Strate players are trying to be unpredictable, so they have a value in hiding information. Deepnash shows how he values ​​information in a rather striking way. In the example below, against the human player, Deepnash (blue) devoted, among others, 7 (large) and 8 (colonel) at the beginning of the game, as a result he was able to locate 10 (marshal), 9 (general), 8 and two 7.
In this early situation, Deepnash (Blue) has already located many of the most powerful elements of the opponent, secretly keeping his key elements.
Deepnash left these efforts in significant material defects; He lost 7 and 8, while his human opponent retained all his songs 7 and more. Nevertheless, having a solid Intel on the best brass of the opponent, Deepnash assessed his winning chances of 70% – and won.
Bluff
Like in poker, a good stratey player must sometimes represent strength, even when he is weak. Deepnash has learned many such tactics of bluffing. In the example below, Deepnash uses 2 (poor scout, unknown opponent) as if he was high rank, realizing the known opponent 8. The human opponent decides that the chaser is most likely 10, and therefore tries to lure him in an ambush with a spy. This Deepnash tactic, risking only a small piece, was able to rinse and eliminate the enemy's spy, a critical song.
Human Player (red) is convinced that the unknown piece chasing them 8 must be Deepnash 10 (Note: Deepnash has only lost 9).

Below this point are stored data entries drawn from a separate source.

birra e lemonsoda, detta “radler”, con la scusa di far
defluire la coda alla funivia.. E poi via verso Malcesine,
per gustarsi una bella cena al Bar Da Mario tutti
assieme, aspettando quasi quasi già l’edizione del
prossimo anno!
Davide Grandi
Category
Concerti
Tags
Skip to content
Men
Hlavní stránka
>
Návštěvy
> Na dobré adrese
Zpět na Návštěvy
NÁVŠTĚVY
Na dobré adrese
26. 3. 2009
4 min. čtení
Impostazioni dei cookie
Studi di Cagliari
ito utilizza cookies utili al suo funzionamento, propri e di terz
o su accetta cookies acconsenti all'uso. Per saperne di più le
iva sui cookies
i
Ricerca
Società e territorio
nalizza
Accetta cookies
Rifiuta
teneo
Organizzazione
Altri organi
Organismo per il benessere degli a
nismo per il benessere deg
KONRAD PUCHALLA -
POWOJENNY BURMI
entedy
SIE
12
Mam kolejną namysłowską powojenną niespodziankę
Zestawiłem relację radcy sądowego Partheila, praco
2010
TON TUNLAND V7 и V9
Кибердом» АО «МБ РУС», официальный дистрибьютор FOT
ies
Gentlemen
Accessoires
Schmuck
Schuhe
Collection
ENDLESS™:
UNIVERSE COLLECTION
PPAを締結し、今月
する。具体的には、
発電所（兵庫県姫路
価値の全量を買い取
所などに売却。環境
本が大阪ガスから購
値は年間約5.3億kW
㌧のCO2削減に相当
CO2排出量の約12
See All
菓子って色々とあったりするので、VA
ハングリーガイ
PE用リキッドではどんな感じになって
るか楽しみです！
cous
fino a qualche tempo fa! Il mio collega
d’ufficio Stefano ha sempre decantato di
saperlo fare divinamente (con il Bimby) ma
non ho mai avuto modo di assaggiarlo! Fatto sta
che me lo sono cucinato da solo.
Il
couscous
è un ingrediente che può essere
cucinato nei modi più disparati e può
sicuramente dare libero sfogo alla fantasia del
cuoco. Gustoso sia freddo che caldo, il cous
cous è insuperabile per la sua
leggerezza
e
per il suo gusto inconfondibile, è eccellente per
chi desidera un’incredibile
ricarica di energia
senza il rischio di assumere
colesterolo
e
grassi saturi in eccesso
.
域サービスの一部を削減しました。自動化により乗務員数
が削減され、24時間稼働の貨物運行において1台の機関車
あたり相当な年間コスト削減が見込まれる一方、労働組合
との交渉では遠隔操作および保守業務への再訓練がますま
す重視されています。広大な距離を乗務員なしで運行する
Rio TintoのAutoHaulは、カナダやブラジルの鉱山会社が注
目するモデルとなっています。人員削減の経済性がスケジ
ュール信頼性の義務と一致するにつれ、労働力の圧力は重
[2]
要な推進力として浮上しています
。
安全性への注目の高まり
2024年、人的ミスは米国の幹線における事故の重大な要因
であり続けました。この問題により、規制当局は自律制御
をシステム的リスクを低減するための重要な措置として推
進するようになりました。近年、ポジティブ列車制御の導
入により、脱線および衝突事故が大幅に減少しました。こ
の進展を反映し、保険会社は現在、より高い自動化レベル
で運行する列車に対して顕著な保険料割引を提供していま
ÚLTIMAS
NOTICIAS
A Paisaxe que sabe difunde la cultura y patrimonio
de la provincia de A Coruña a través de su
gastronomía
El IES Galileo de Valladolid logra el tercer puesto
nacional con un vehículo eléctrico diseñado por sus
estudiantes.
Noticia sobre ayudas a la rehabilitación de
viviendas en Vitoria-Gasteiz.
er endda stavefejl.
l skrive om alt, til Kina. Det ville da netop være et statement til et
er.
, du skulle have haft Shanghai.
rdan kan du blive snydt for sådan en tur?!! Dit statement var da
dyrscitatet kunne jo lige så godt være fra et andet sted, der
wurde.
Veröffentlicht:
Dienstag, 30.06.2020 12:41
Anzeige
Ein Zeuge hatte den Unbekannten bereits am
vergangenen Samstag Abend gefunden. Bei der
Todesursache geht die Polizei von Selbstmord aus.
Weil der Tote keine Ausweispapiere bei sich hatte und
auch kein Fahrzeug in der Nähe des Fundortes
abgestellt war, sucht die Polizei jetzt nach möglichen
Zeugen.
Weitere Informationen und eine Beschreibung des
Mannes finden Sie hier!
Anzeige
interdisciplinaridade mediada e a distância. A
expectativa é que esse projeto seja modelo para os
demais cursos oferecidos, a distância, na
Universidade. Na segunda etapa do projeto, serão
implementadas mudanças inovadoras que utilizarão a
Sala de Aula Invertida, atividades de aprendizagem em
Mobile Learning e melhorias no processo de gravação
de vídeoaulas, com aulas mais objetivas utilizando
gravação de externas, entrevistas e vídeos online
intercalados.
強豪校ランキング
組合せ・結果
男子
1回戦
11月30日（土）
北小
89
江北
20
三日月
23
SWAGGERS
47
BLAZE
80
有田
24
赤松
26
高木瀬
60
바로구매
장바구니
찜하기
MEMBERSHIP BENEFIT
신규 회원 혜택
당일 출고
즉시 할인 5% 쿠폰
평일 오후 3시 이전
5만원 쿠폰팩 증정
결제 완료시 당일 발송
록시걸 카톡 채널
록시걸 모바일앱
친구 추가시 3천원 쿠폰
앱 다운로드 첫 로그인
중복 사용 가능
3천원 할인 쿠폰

See more, watching these four movies with full -size games raised by Deepnash Against (anonymous) Human Experts: Game 1IN Game 2IN Game 3IN Game 4.
“
I was surprised by the level of Deepnash. I have never heard of an artificial stratey player who approached the level needed to win the match with an experienced human player. But after playing against Deepnash, I was not surprised by the best first rankings that later reached the Gravon platform. I expect it to advise it very well if it allowed to participate in the world championships in people.
Vincent de Boer, co -author of paper and former Strate World Champion
Future directions
While we have developed Deepnash for the highly defined loss world, our innovative R-NAD method can be directly applied to other zero games with a total of double both ideal and imperfect information. R-NAD can generalize far beyond bilateral game settings to solve large-scale problems, which are often characterized by imperfect information and spaces of the astronomical state.
We also hope that R-NAD can help unlock new applications of AI in domains, which contain a large number of human participants or artificial intelligence with different purposes that may not have information about the intentions of others or what occurs in their environment, for example in a large optimization of traffic management in order to shorten the driver's travel time and related to them.
By creating a general AI system, which is solid in the face of uncertainty, we hope to introduce the possibilities of solving AI problems to our nature unpredictable world.
Learn more about Deepnash, reading Our article in science.
For scientists interested in trying R or work with our newly proposed method, we have the opening of sources Our code.
Authors of paper
Julien Perlatat, Bart of the Wilder, Daniel, Eugenes from Tarassov, Florian Strub, Vincent from Boer, Paul Muller, Jerome T Thomas, Stephen Mcaler, Stephen Mcalerer, Sarah H Cena, Zhe Wang. Khan, Ozamber is fine and. Hassabis, Charles Tuyls.